- Request
Starting with the first line and ending with the one that holds "forderte auf, die Anweisungen", retype the entries exactly.
*** Opening Provided data ***
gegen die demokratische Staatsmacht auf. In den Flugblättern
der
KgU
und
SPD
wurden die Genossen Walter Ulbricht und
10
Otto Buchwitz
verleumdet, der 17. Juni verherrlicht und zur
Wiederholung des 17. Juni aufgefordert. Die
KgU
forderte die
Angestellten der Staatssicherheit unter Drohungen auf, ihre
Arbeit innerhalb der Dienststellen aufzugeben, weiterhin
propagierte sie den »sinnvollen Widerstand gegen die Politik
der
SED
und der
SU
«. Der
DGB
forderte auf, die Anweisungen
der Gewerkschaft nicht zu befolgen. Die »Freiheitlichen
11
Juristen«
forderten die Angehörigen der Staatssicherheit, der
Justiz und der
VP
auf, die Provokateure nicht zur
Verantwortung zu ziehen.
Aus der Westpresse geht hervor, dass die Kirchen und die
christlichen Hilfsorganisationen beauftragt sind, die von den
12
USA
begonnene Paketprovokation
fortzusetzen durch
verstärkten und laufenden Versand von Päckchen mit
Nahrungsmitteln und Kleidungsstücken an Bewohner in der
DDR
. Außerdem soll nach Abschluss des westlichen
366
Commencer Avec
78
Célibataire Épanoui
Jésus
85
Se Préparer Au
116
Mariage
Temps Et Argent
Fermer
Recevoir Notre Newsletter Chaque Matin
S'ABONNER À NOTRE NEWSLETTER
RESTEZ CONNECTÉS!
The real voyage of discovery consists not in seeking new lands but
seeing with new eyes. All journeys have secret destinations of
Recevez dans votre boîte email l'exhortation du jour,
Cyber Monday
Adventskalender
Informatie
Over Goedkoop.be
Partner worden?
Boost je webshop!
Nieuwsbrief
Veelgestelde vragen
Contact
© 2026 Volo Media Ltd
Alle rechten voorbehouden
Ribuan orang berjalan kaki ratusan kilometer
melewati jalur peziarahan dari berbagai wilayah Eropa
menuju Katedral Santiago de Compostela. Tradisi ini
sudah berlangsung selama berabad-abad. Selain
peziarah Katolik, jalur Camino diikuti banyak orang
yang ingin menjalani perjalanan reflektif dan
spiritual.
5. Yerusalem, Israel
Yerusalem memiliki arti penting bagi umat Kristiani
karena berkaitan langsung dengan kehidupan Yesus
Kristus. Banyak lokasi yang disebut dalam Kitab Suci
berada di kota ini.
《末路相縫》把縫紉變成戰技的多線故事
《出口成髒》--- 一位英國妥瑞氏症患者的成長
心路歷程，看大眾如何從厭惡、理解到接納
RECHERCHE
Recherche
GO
*** Closing Provided data ***
- Answer to the problem
gegen die demokratische Staatsmacht auf. In den Flugblättern
der
KgU
und
SPD
wurden die Genossen Walter Ulbricht und
10
Otto Buchwitz
verleumdet, der 17. Juni verherrlicht und zur
Wiederholung des 17. Juni aufgefordert. Die
KgU
forderte die
Angestellten der Staatssicherheit unter Drohungen auf, ihre
Arbeit innerhalb der Dienststellen aufzugeben, weiterhin
propagierte sie den »sinnvollen Widerstand gegen die Politik
der
SED
und der
SU
«. Der
DGB
forderte auf, die Anweisungen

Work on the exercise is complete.